On 6/8/26 10:16 AM, Jared Rossi wrote:
>
>
> On 6/5/26 3:20 PM, Zhuoying Cai wrote:
>> Thanks for the feedback!
>>
>> On 5/24/26 6:32 PM, Jared Rossi wrote:
>>>
>>> On 5/5/26 4:18 PM, Zhuoying Cai wrote:
>>>> [...]
>>>> +
>>>> + rc = handle_hash(vce, cert, keyid_field_len);
>>>> + if (rc) {
>>>> + return -1;
>>>> + }
>>>> + hash_field_len = ROUND_UP(be16_to_cpu(vce->vce_hdr.hash_len), 4);
>>>> +
>>>> + rc = handle_cert(vce, cert, hash_field_len);
>>>> + if (rc || !is_cert_valid(cert)) {
>>>> + return -1;
>>>> + }
>>>> + cert_field_len = ROUND_UP(be32_to_cpu(vce->vce_hdr.cert_len), 4);
>>>> +
>>>> + vce_len = sizeof(VCEntryHeader) + keyid_field_len + hash_field_len +
>>>> cert_field_len;
>>>> + if (vce_len > be32_to_cpu(vce->vce_hdr.len)) {
>>>> + return -1;
>>>> + }
>>> We already used the maximum size when we allocated space for the VCE, so
>>> this
>>> check is redundant I think?
>>>
>> Although exceeding the maximum size is unlikely, I think it’s good
>> practice to keep this check, along with those in the handle_* functions.
>> These checks help ensure that the actual lengths of the certificate
>> metadata retrieved from the qcrypto functions remain within the defined
>> limits.
>>
>> Please let me know what you think.
> After taking another look, I realize this check is not redundant in the
> way I
> thought it was. As far as I can tell, when building the cert store, the
> size
> of each entry is checked using the largest_cert_size variable, but we never
> validate that this value is within our max cert size. So the check here is
> actually the first time we validate the total size.
>
> In my opinion we should check this in the update_cert_store() function
> that was
> introduced in Patch 4 and gets called as the cert store is populated. I
> guess
> this ties back in to some of the other comments about defining
> MAX_ENTRY_SIZE
> earlier in the series.
>
> Maybe we could detect invalid certs earlier if we add a secondary check that
> data_buf_size <= CERT_BUF_MAX_LEN when updating largest_cert_size. I
> think both
> update_cert_store() and build_vce_data() are doing the same size
> calculations,
> right?
>
> I think we have all of this information available to reject certs before
> they
> are added to the cert store.
>
> Regards,
> Jared Rossi
Thanks for taking another look.
The current version I’m working on defines MAX_ENTRY_SIZE in the current
patch (s390x/diag: Implement DIAG 320 subcode 2), since that’s where it
is used. In the next patch (hw/s390x: Define maximum certificate buffer
length), I define CERT_BUF_MAX_LEN (MAX_ENTRY_SIZE -
sizeof(VCEntryHeader)) and add a data_buf_size <= CERT_BUF_MAX_LEN check
before updating largest_cert_size in update_cert_store().
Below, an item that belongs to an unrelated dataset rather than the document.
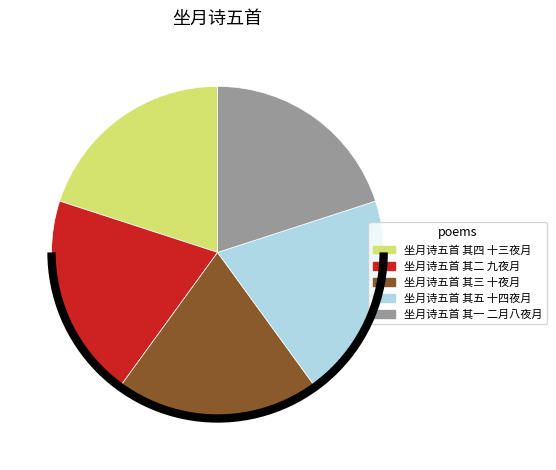

Does 坐月诗五首 其一 二月八夜月 represent more than half of the total?

No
update_cert_store() uses expected size values, whereas build_vce_data()
uses actual size values, but these should match. With the
CERT_BUF_MAX_LEN check in update_cert_store(), invalid certs would be
rejected before being added to the cert store.
I thought it might still be good practice to keep both checks to ensure
the size from build_vce_data() stays within bounds, but I may have
overthought that.
If you think the check in build_vce_data() is redundant once we add the
validation in update_cert_store(), I can remove it. Should I also remove
the checks in the handle_* functions as well?